Aim of the task: Below are records; state how many of their lines hold the word "wrist", and give only the figure.

The data:
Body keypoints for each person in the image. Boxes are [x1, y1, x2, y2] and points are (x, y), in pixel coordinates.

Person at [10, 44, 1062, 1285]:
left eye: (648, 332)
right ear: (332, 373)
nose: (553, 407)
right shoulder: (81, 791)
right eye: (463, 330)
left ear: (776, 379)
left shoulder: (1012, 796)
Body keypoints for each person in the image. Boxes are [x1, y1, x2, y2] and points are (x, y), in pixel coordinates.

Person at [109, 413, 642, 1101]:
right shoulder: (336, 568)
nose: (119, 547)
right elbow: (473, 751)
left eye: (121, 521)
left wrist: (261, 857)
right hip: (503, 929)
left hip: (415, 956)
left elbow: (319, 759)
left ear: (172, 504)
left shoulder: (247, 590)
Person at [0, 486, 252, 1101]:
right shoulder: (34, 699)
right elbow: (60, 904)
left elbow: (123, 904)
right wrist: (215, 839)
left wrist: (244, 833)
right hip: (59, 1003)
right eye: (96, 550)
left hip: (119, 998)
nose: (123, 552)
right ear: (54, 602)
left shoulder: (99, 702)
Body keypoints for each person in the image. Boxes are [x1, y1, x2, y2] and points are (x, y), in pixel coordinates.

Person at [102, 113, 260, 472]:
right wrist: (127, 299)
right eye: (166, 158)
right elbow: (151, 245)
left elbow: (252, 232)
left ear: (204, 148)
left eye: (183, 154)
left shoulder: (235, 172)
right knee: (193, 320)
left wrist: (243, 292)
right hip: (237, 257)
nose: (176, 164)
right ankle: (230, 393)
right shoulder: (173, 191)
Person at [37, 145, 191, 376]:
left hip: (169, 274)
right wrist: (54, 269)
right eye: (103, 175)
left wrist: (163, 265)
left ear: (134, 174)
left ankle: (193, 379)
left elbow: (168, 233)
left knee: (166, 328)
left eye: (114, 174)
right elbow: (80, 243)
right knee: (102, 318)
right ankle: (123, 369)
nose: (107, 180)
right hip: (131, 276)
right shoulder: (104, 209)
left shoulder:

Written response: 7